── THE INPUT

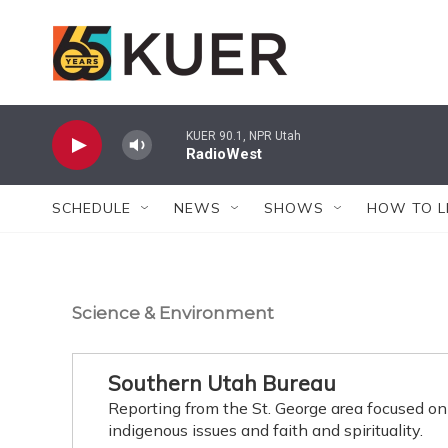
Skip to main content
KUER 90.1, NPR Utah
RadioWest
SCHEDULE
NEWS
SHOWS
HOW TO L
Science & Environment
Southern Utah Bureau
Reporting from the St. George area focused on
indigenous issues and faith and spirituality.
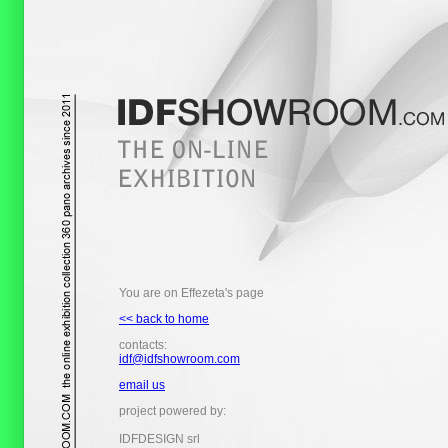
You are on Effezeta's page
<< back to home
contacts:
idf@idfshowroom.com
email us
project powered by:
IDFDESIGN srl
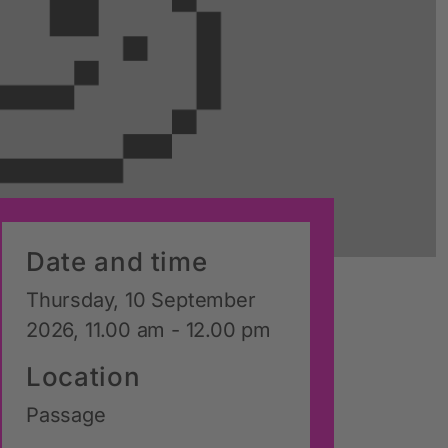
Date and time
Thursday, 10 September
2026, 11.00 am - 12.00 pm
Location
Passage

────
── THE INPUT

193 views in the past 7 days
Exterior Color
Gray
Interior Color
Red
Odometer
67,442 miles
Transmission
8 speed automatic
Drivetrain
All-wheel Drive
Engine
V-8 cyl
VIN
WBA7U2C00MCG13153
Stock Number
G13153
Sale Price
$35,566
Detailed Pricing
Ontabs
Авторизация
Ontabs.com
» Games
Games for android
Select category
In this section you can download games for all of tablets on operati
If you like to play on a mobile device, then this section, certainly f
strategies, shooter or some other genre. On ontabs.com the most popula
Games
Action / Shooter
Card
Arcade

────

YOUR GOAL: Filter the entries above, keeping only the lines that contain the string "Utah", with case counting.

TASK OUTPUT:
KUER 90.1, NPR Utah
Southern Utah Bureau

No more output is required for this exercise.